WORK TO COMPLETE
Quote every line of the entries below word for word, leaving out the pictures.

GIVEN RECORDS
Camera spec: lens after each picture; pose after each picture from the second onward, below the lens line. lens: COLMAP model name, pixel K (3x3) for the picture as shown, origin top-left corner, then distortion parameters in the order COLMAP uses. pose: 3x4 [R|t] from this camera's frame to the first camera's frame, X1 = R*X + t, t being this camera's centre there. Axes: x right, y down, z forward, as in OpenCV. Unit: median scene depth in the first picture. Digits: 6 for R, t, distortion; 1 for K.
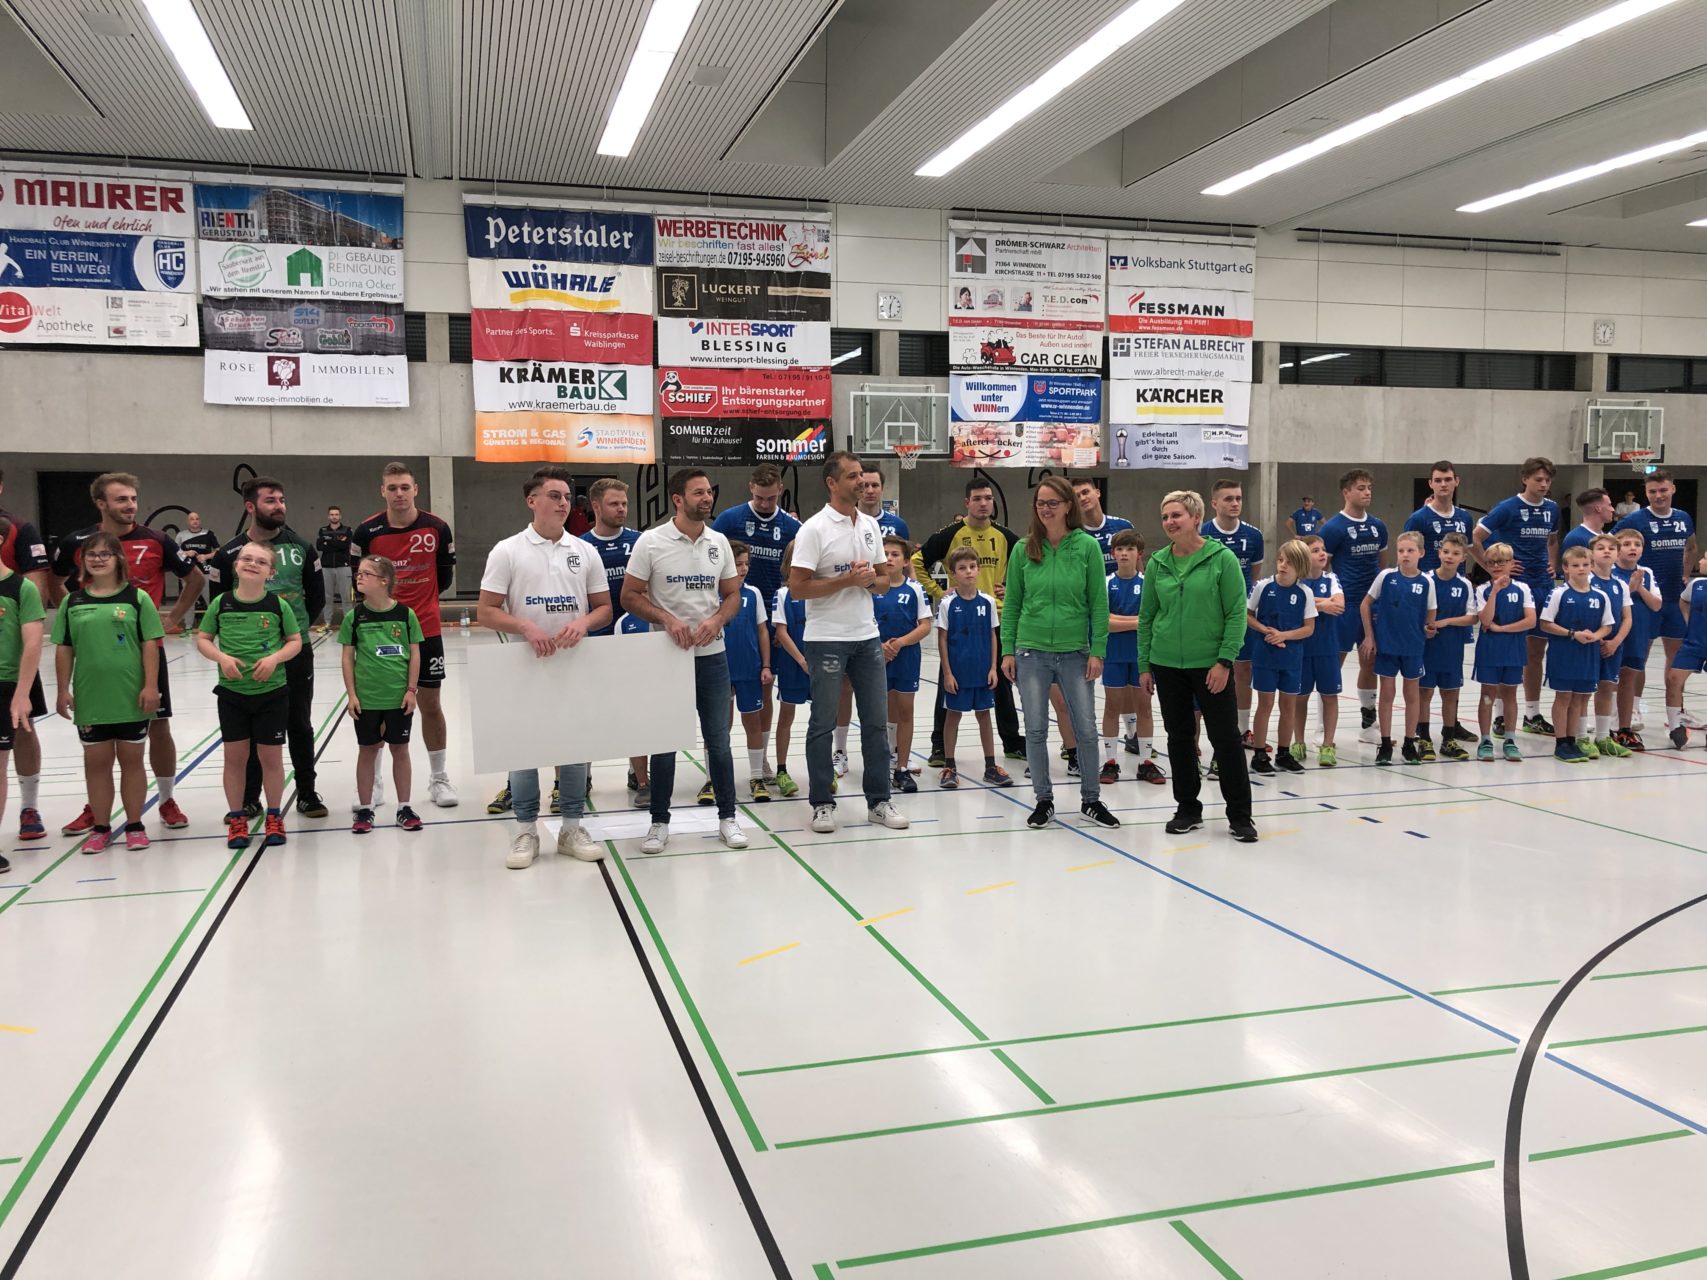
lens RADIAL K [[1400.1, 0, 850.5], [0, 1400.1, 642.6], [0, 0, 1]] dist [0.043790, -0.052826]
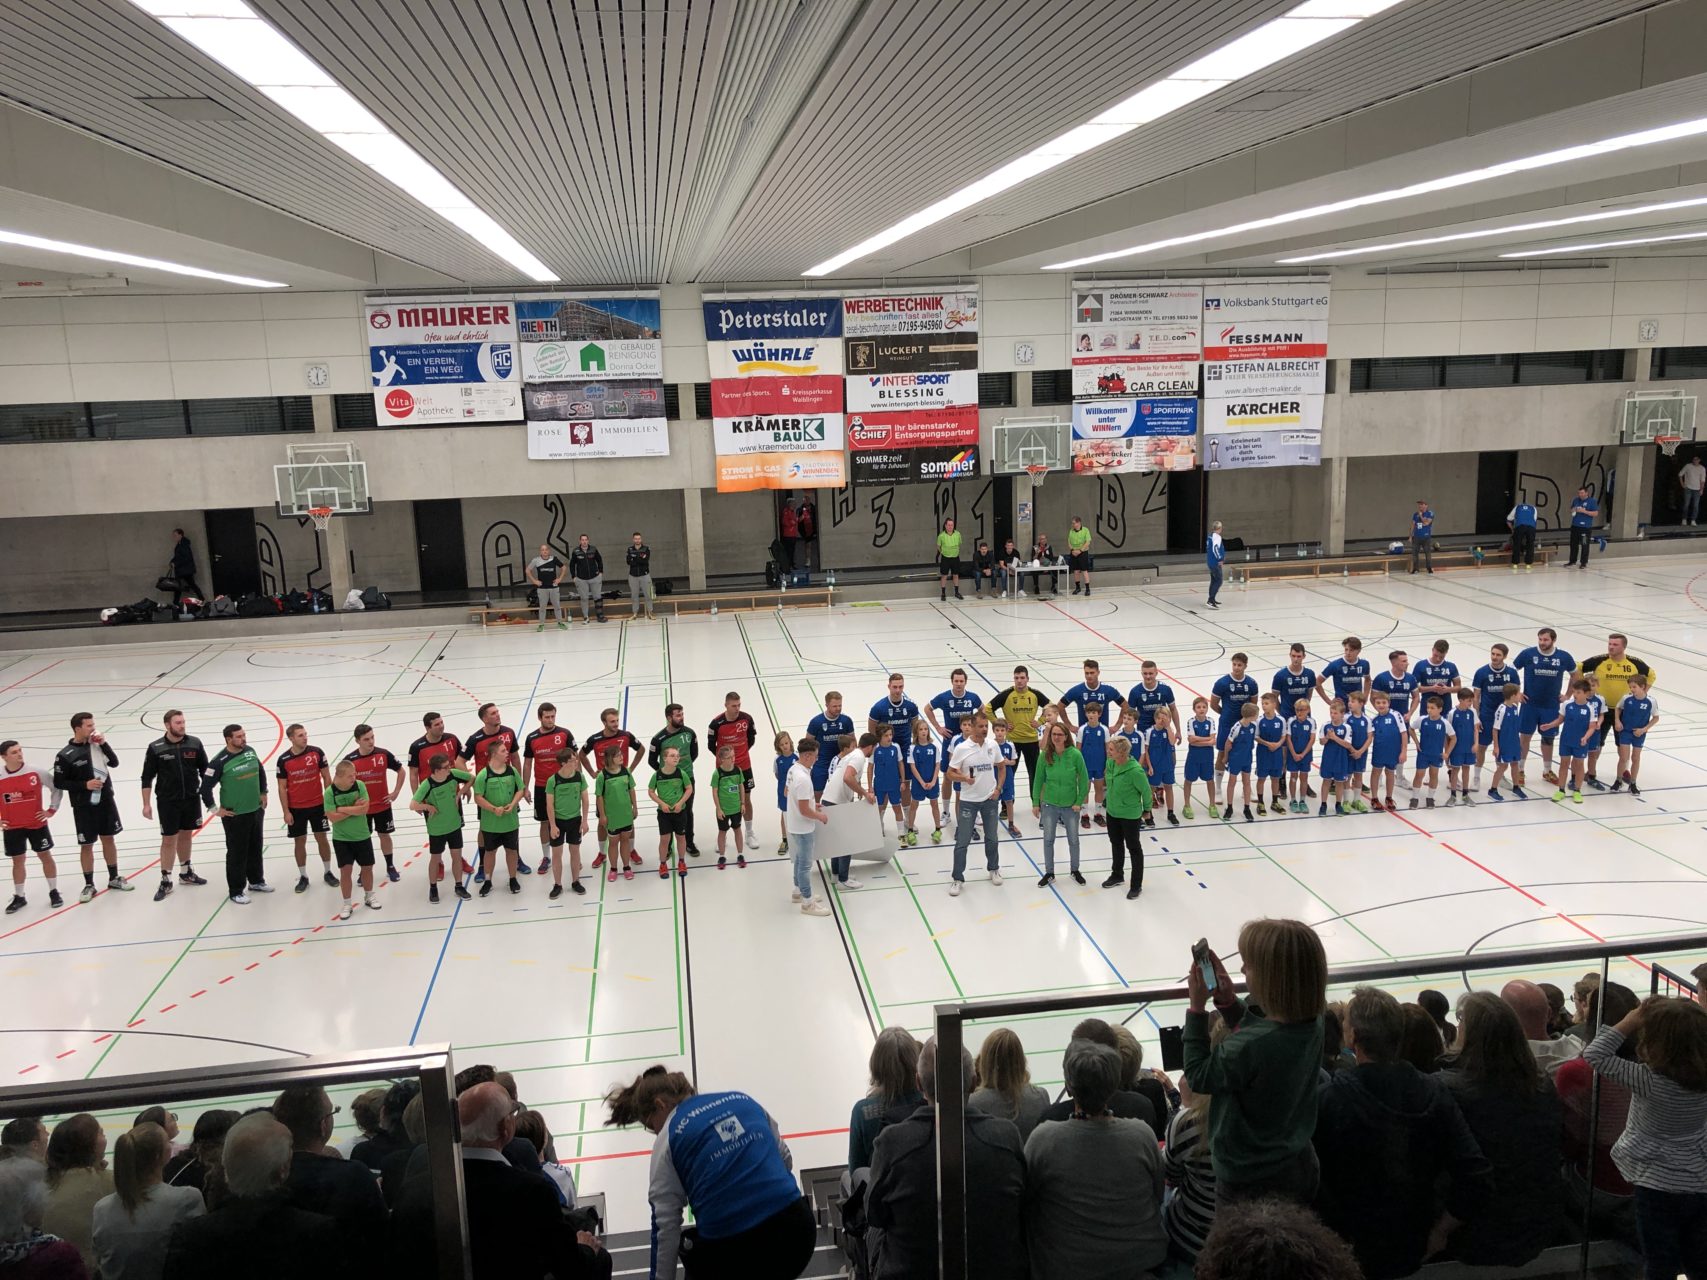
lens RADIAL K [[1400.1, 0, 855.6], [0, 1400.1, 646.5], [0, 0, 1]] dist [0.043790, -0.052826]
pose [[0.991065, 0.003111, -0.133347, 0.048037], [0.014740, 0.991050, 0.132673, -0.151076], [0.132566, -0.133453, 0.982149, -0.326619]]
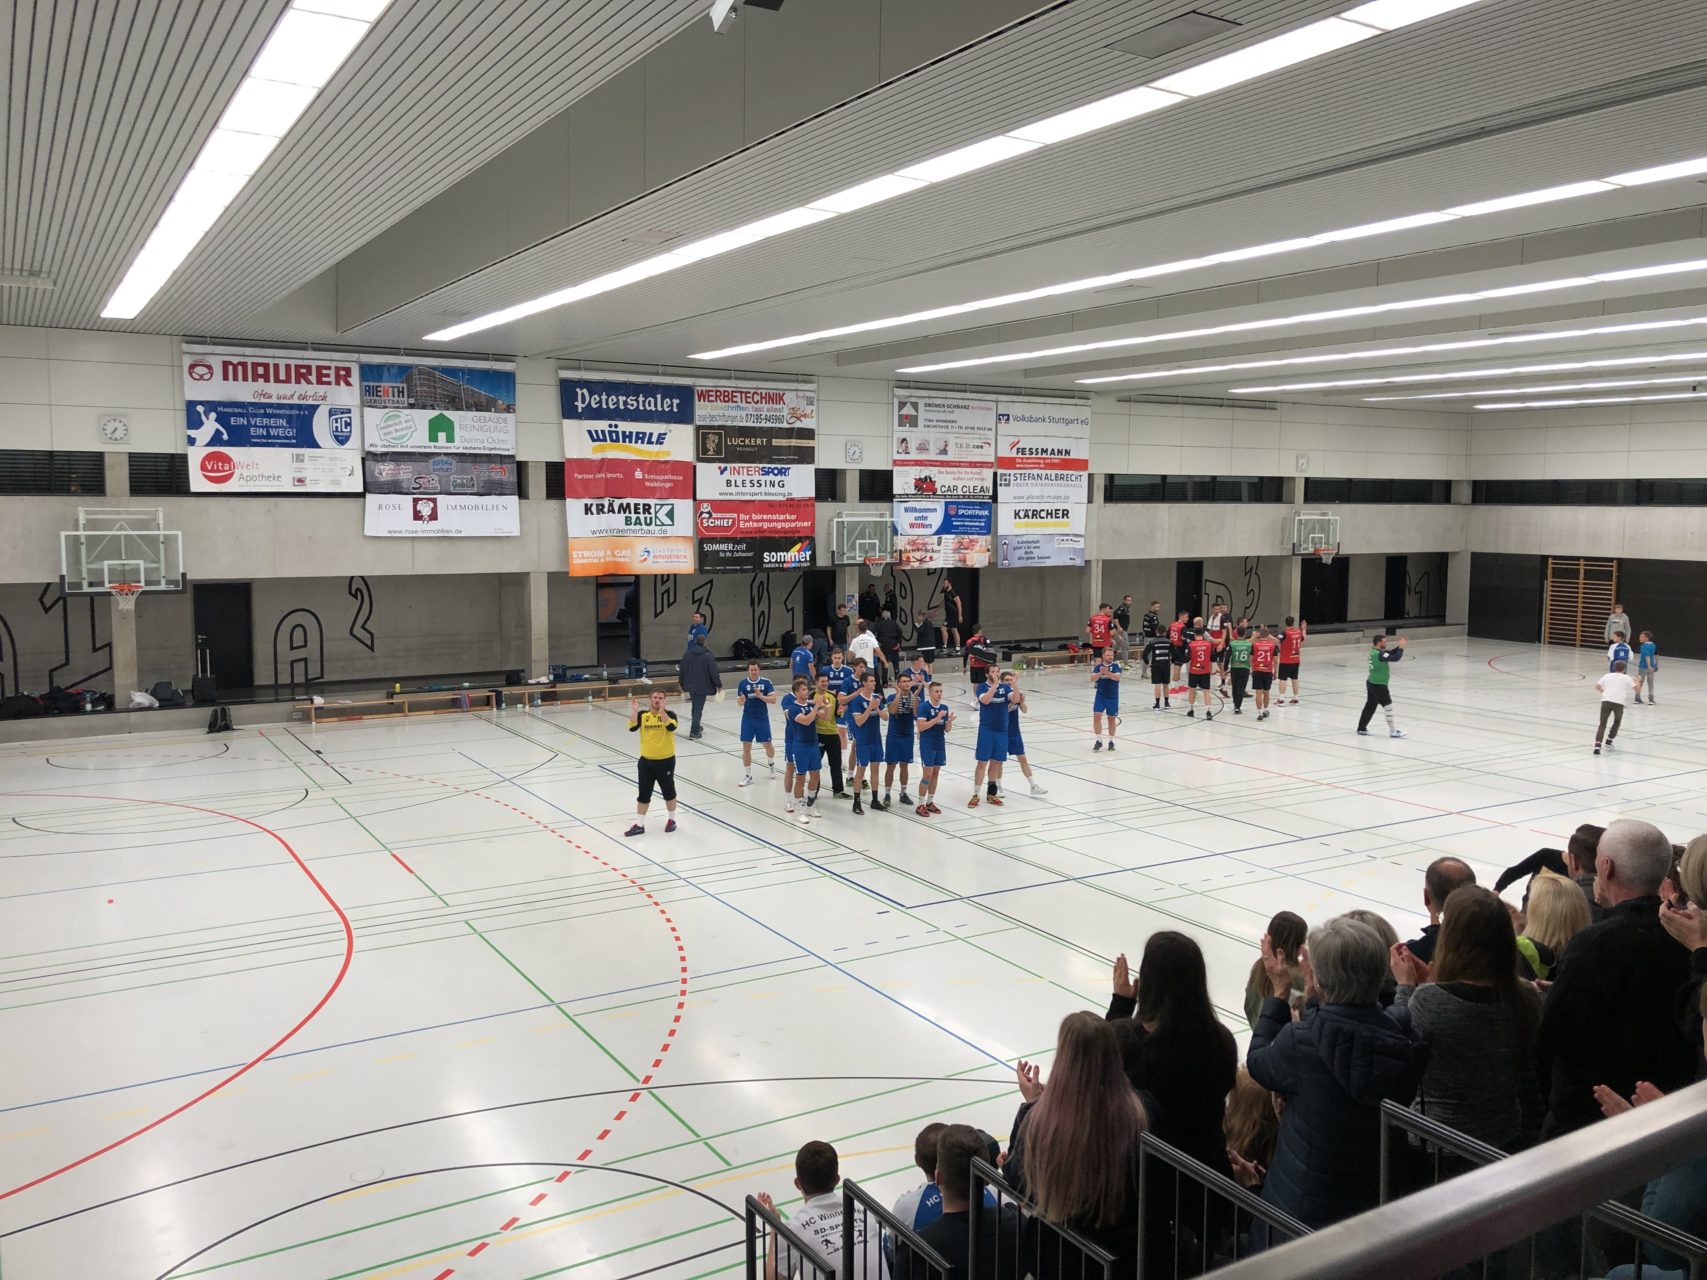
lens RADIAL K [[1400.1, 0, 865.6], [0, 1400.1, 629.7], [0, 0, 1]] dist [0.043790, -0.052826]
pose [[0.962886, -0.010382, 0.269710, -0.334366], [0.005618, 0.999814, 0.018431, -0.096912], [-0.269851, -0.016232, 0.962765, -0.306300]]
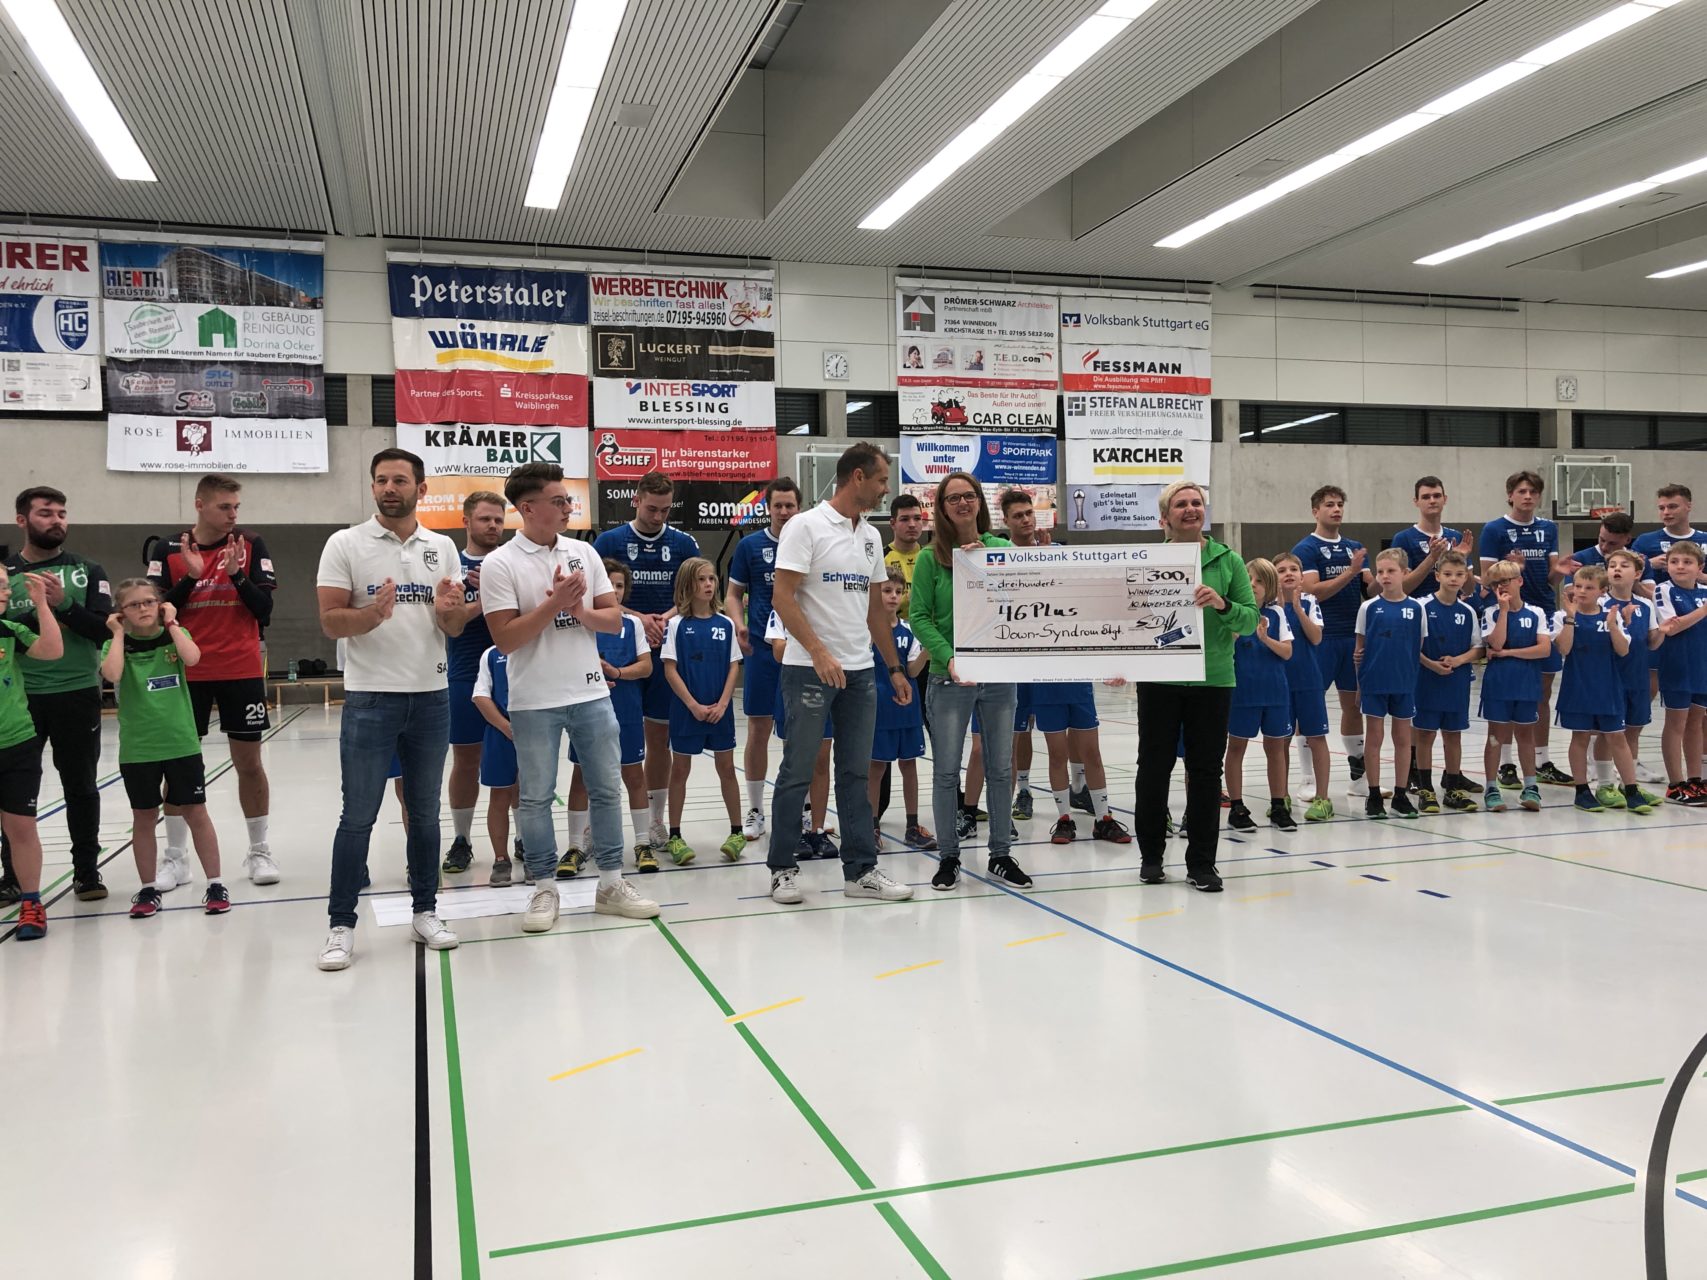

TASK RESULT
Camera spec: lens after each picture; pose after each picture from the second onward, below the lens line. lens: COLMAP model name, pixel K (3x3) for the picture as shown, origin top-left corner, then distortion parameters in the order COLMAP uses. pose: 3x4 [R|t] from this camera's frame to the first camera's frame, X1 = R*X + t, t being this camera's centre there. Axes: x right, y down, z forward, as in OpenCV. Unit: median scene depth in the first picture. Digits: 6 for R, t, distortion; 1 for K.
lens RADIAL K [[1400.1, 0, 850.5], [0, 1400.1, 642.6], [0, 0, 1]] dist [0.043790, -0.052826]
lens RADIAL K [[1400.1, 0, 855.6], [0, 1400.1, 646.5], [0, 0, 1]] dist [0.043790, -0.052826]
pose [[0.991065, 0.003111, -0.133347, 0.048037], [0.014740, 0.991050, 0.132673, -0.151076], [0.132566, -0.133453, 0.982149, -0.326619]]
lens RADIAL K [[1400.1, 0, 865.6], [0, 1400.1, 629.7], [0, 0, 1]] dist [0.043790, -0.052826]
pose [[0.962886, -0.010382, 0.269710, -0.334366], [0.005618, 0.999814, 0.018431, -0.096912], [-0.269851, -0.016232, 0.962765, -0.306300]]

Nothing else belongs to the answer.